═══ Document excerpt ═══

Where else do I need to 'register' my custom native ATen function?

I want to implement my own version of Tensor.trace() by following along the native/README.md.

As an initial test, I just duplicated the code corresponding to trace in
aten/src/ATen/native/native_functions.yaml,
aten/src/ATen/native/ReduceOps.cpp,
aten/src/ATen/native/cuda/TriangularOps.cu and
tools/autograd/derivatives.yaml,
and added the prefix ‘my_’ to the relevant declarations. This means I now got the following:
native_functions.yaml:

- func: my_trace(Tensor self) -> Tensor
  variants: method, function
  dispatch:
    CPU: my_trace_cpu
    CUDA: my_trace_cuda

- func: my_trace_backward(Tensor grad, int[] sizes) -> Tensor
  variants: function
  device_check: NoCheck
  device_guard: False

derivatives.yaml:

- name: my_trace(Tensor self) -> Tensor
  self: my_trace_backward(grad, self.sizes())

═══ Extracted information ═══

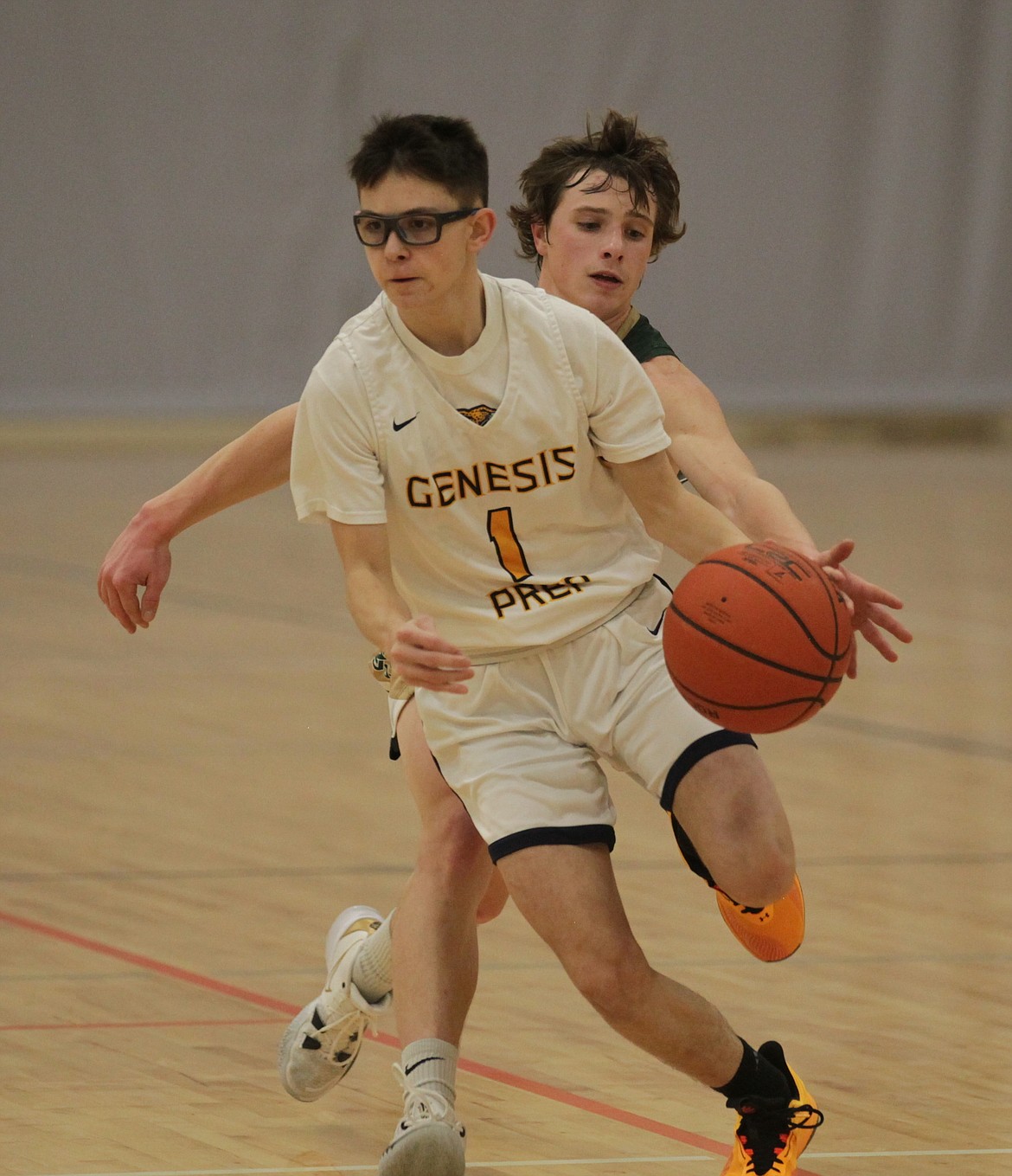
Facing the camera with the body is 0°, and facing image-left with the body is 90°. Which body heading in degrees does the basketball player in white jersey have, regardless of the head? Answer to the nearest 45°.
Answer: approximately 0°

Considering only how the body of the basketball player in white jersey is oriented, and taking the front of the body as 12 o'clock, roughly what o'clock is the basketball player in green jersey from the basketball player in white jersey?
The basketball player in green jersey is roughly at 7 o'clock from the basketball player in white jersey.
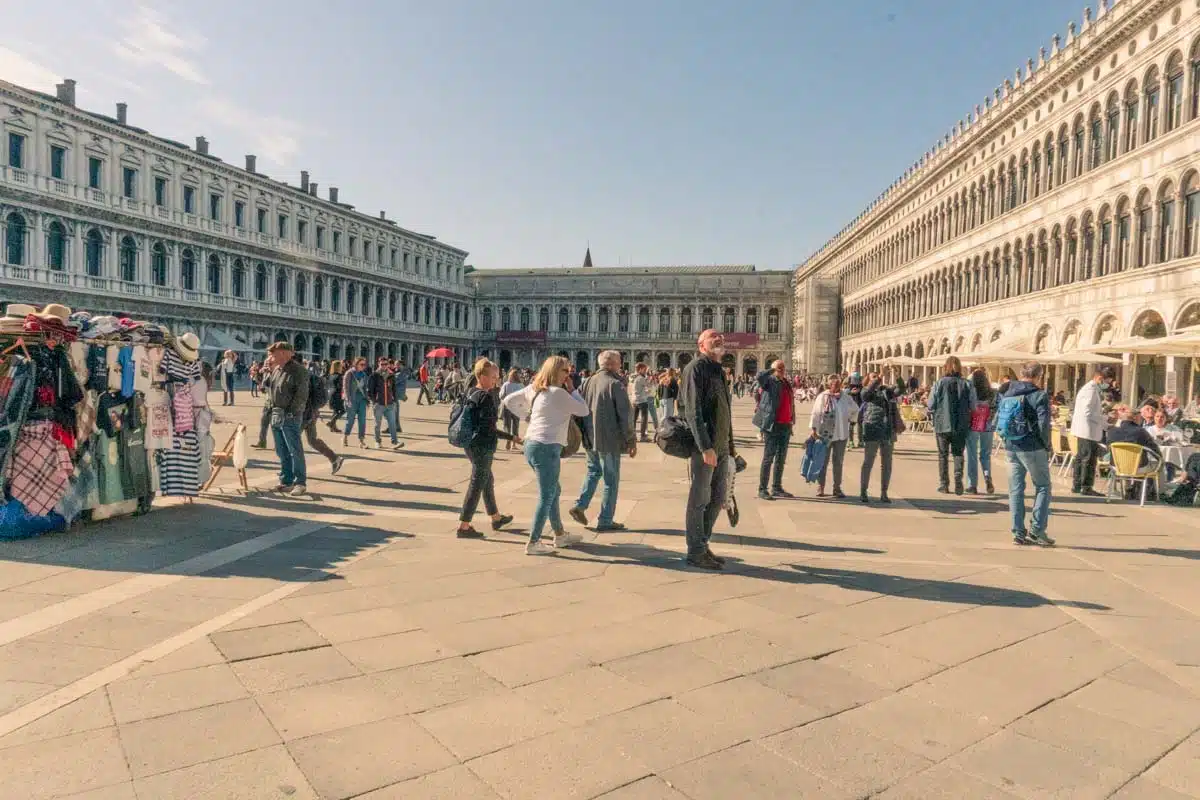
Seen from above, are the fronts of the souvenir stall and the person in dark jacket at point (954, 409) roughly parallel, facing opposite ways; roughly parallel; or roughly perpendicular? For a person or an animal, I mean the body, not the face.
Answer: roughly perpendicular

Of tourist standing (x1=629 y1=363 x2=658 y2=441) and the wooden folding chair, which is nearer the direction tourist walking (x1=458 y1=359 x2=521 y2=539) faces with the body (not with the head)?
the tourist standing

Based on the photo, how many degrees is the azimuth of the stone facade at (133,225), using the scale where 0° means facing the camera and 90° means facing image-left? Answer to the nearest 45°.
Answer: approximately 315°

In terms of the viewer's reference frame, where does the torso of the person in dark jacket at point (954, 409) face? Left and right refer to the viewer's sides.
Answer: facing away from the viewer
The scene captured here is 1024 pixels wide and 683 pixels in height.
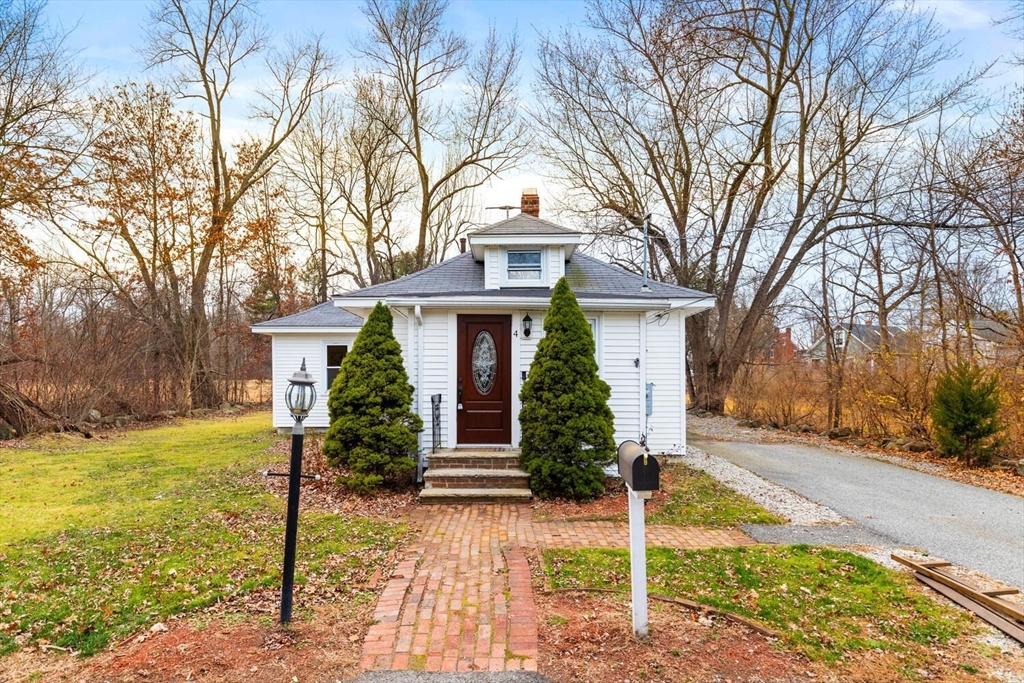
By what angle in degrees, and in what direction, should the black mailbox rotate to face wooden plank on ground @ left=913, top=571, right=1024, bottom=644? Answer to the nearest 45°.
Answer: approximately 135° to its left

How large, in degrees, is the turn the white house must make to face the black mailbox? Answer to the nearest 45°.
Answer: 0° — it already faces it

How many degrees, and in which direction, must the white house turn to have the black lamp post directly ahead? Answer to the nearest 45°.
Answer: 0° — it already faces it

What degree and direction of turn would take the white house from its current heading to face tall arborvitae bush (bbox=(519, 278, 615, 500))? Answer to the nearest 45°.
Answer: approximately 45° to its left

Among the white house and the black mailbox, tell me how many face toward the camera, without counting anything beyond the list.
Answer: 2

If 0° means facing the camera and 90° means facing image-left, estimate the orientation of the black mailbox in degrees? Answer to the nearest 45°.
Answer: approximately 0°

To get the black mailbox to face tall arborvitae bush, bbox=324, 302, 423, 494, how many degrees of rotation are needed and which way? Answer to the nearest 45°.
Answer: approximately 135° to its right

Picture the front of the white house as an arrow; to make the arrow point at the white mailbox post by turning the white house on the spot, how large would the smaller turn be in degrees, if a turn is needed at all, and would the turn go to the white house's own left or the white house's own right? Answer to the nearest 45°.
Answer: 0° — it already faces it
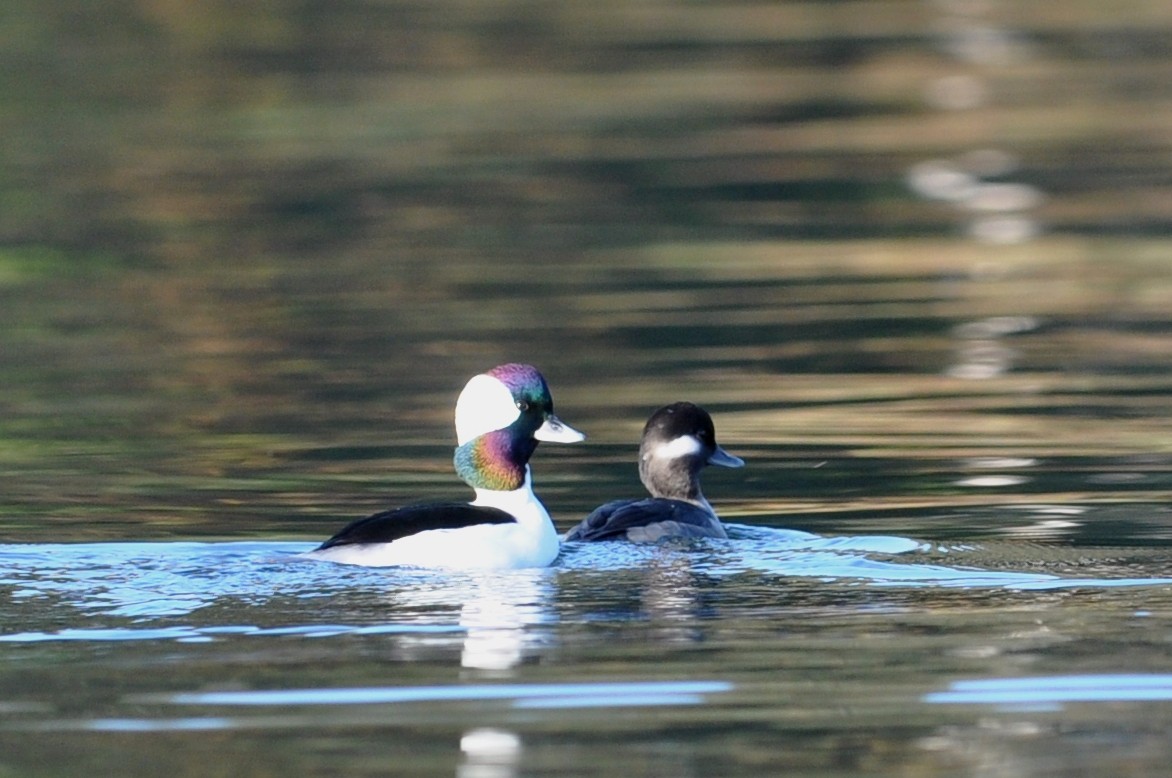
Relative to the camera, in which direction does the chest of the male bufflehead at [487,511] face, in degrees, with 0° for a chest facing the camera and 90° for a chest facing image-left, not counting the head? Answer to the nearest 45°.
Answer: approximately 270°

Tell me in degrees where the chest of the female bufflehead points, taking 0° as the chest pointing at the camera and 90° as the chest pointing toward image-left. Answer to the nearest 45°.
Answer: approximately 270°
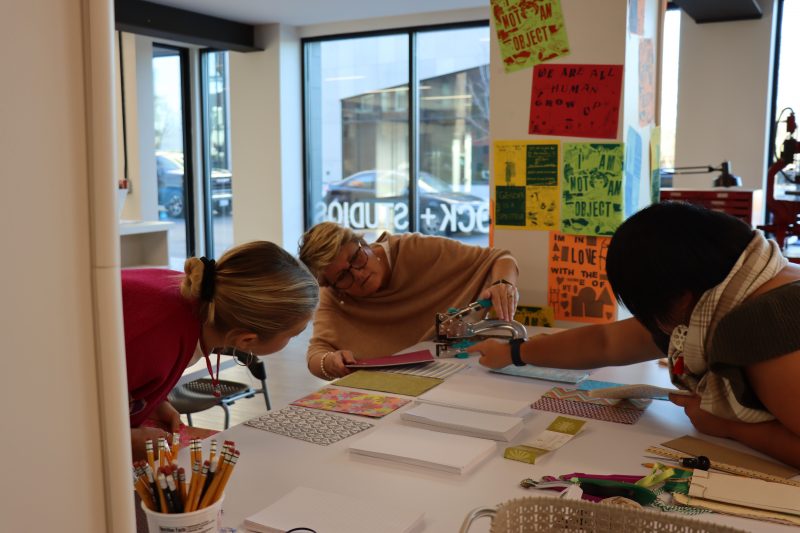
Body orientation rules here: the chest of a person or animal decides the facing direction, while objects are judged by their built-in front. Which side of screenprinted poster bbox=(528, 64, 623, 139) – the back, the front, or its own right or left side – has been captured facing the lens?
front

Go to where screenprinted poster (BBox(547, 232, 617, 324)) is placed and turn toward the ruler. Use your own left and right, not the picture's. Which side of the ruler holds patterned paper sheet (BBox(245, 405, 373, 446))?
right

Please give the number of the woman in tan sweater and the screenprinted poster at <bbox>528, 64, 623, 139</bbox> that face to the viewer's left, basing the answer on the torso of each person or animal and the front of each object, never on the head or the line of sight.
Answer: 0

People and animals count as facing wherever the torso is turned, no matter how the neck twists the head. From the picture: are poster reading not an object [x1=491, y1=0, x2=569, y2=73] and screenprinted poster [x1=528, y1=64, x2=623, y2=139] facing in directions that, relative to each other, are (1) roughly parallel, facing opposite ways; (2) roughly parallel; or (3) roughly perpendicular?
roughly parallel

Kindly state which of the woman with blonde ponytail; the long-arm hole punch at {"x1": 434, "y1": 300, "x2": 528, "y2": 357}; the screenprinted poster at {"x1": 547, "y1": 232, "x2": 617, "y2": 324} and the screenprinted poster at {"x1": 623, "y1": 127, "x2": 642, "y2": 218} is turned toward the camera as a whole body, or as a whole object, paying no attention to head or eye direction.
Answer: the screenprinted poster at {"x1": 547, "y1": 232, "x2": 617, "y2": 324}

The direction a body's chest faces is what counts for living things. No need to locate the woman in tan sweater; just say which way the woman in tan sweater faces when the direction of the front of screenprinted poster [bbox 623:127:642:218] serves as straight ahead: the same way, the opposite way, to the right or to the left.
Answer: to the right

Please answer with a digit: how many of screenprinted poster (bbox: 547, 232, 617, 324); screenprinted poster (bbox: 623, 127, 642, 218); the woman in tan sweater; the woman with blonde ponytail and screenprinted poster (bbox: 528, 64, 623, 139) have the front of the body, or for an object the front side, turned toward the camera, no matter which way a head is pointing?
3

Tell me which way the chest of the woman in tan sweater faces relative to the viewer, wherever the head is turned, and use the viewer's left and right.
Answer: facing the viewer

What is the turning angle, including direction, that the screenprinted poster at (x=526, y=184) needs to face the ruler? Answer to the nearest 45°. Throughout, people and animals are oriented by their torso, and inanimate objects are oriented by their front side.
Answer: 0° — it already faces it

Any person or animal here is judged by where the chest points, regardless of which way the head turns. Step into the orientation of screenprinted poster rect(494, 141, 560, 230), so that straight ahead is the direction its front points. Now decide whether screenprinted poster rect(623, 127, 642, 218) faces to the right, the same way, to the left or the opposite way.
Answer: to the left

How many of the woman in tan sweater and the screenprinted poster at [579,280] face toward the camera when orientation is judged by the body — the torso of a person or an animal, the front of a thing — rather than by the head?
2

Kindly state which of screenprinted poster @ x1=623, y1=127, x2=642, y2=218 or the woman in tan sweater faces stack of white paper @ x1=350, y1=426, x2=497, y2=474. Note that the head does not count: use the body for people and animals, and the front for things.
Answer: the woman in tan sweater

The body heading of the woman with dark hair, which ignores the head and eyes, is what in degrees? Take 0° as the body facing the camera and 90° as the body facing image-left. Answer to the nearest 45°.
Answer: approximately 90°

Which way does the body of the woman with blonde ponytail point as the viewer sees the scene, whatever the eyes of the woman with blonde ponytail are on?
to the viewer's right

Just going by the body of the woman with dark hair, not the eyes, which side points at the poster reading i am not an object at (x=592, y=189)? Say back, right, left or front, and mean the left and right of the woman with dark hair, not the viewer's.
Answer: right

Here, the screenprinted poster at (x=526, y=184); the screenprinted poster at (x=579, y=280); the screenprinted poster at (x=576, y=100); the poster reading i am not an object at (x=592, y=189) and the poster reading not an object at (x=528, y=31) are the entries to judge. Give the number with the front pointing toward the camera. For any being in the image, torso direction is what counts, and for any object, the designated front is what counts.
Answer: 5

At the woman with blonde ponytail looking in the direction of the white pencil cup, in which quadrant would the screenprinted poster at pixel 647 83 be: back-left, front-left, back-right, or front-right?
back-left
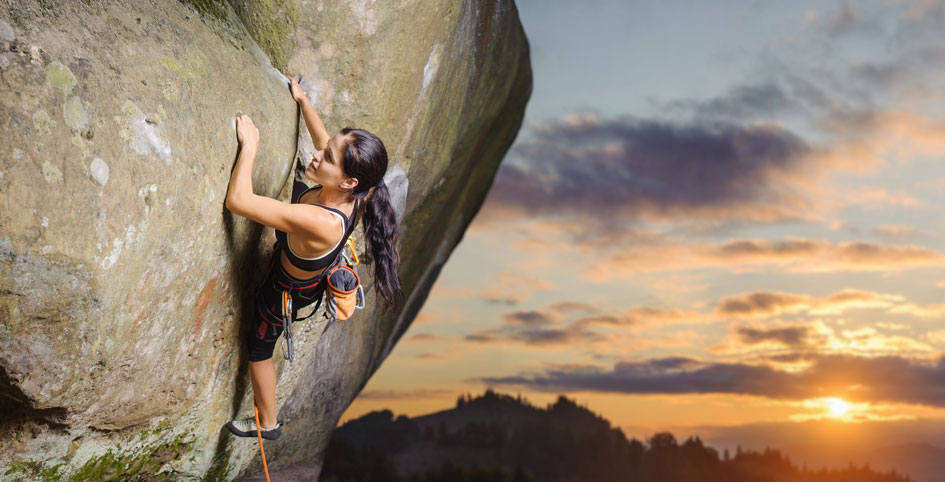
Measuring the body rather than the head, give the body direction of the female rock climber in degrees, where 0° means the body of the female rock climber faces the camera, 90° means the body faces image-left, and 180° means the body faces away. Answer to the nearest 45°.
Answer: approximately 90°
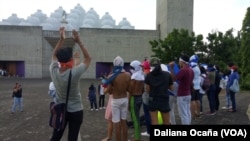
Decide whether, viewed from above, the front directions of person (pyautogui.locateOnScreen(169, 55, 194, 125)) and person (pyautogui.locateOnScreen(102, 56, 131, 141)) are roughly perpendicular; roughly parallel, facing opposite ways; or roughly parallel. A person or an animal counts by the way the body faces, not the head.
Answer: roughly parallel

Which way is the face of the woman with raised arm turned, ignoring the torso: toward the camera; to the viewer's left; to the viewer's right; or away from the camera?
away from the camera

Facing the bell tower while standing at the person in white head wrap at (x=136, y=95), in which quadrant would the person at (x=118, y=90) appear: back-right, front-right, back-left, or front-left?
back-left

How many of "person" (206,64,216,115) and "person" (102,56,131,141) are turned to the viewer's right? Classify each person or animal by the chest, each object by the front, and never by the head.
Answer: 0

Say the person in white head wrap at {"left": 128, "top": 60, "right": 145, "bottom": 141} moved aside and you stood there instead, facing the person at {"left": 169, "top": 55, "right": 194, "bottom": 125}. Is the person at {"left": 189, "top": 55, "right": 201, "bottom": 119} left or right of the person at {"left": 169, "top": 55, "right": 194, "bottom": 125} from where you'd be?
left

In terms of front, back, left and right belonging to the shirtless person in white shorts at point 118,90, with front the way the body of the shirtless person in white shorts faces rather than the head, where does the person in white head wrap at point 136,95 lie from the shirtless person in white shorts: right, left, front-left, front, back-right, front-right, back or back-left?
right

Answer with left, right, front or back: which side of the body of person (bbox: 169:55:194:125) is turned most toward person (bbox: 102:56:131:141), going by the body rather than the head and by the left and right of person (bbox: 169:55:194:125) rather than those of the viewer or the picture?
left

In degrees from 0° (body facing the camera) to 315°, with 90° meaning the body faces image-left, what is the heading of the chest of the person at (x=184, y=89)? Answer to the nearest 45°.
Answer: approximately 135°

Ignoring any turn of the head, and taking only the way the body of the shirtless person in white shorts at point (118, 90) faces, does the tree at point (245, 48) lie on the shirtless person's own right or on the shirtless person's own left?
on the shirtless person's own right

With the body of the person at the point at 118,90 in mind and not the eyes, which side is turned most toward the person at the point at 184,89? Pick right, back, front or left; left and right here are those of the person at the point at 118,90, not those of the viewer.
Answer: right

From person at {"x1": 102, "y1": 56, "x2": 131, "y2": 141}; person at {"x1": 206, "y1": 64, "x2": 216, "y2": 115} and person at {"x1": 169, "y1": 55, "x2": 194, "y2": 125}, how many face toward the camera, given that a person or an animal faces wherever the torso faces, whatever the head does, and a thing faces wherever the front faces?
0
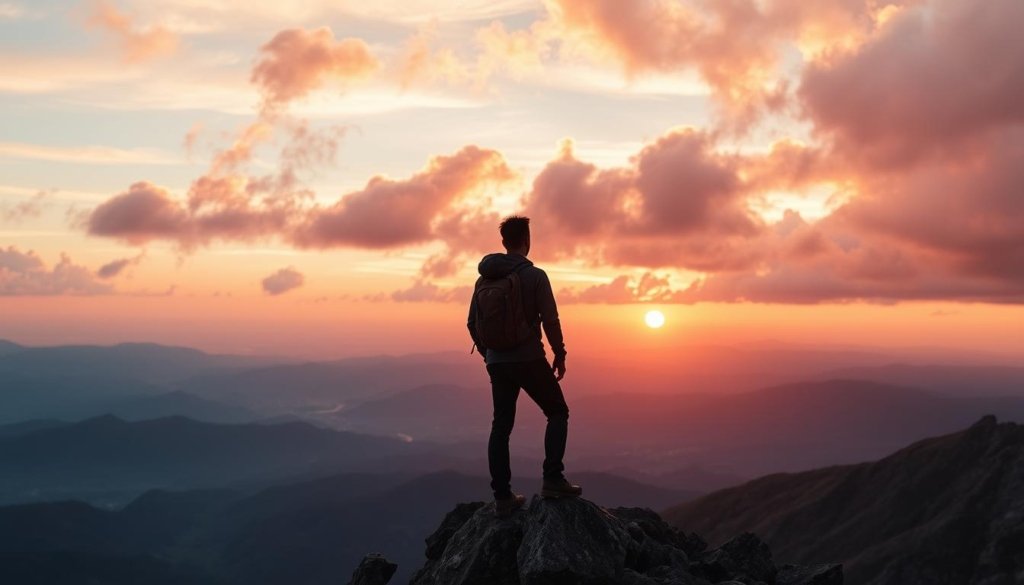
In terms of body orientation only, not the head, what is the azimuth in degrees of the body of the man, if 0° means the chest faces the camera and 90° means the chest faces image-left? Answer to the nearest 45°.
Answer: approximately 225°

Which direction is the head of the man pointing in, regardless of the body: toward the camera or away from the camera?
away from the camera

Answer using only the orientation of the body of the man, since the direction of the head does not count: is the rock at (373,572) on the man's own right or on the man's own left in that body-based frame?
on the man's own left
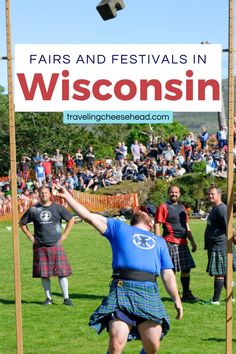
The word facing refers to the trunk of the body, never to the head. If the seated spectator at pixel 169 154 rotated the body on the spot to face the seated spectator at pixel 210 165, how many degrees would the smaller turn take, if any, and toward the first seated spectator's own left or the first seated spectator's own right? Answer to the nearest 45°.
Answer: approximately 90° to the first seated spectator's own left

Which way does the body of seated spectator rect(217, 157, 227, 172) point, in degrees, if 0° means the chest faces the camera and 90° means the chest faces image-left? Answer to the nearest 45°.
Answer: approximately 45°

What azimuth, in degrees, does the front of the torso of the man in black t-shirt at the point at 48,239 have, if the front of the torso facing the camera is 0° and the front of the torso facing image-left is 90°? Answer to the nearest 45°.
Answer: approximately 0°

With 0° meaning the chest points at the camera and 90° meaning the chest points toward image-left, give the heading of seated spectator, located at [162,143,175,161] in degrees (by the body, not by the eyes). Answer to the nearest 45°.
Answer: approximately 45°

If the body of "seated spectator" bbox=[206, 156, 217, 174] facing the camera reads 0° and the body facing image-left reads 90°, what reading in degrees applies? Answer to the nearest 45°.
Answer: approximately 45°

═══

### Instructions
A: List every file path named in the forum thread on custom ATen functions as a place where the trace code was duplicated.
B: Answer from the forum thread on custom ATen functions:
(i) What prefix was added to the relevant declarations?
(ii) Which dispatch target is given for CUDA under my_trace?
(iii) In derivatives.yaml, what expression is assigned to self?
C: Reproduce the forum thread on custom ATen functions word for word, starting at the words "- func: my_trace_backward(Tensor" and ending after "self: my_trace_backward(grad, self.sizes())".

### Results for each task
A:
aten/src/ATen/native/native_functions.yaml
aten/src/ATen/native/ReduceOps.cpp
aten/src/ATen/native/cuda/TriangularOps.cu
tools/autograd/derivatives.yaml

B:
(i) 'my_'
(ii) my_trace_cuda
(iii) my_trace_backward(grad, self.sizes())

C:
- func: my_trace_backward(Tensor grad, int[] sizes) -> Tensor
  variants: function
  device_check: NoCheck
  device_guard: False

derivatives.yaml:

- name: my_trace(Tensor self) -> Tensor
  self: my_trace_backward(grad, self.sizes())